Nach diesen ärztlichen Unterlagen liegen bei dem Kläger auf internistischem/pulmologischem Fachgebiet ein Zustand nach mehreren HNO-ärztlichen operativen Eingriffen, ein intrinsisches Asthma bronchiale sowie eine allergische Sensibilisierung der Haut gegen früh- und mittelblühende Bäume im Rahmen einer Überempfindlichkeitsreaktion vor. Laboranalytisch konnten keine weiteren pathologischen Befunde erhoben werden. Für die vom Kläger geklagte Luftnot konnte ein organisches Korrelat nicht ermittelt werden. Bei der durchgeführten Leistungsprüfung hat er einen Wert von fast 150 Watt erreicht.
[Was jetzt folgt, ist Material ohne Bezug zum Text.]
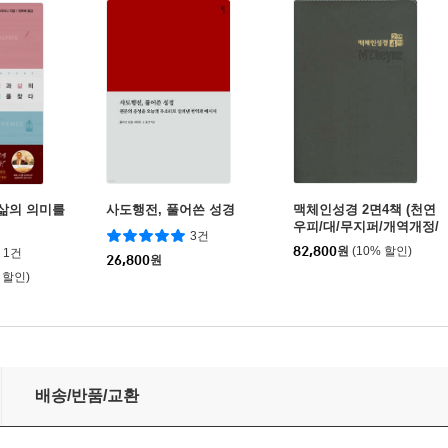
 삶의 의미를
사도행전, 풀어쓴 성경
맥체인성경 2면4책 (천연
우피/대/무지퍼/개역개정/
3건
다크브라운)
82,800
원
(10% 할인)
1건
26,800
원
 할인)
배송/반품/교환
Die Ärzte der Beklagten haben zutreffend darauf hingewiesen, dass der Kläger danach auch noch schwere körperliche Arbeiten verrichten könnte. Auf psychiatrischem Fachgebiet liegen nach dem Gutachten des Facharztes für Psychiatrie/Psychotherapie Dr. R. keine psychiatrischen Diagnosen und damit auch keine daraus folgenden Funktions- und Leistungsbeeinträchtigungen vor. Dem Kläger gelingt es offenkundig, seinen Tagesablauf zu strukturieren und in diesem Tagesablauf Aufgaben im Haushalt zu bewältigen. Etwas anderes verlangt auch eine sechsstündige Beschäftigung nicht.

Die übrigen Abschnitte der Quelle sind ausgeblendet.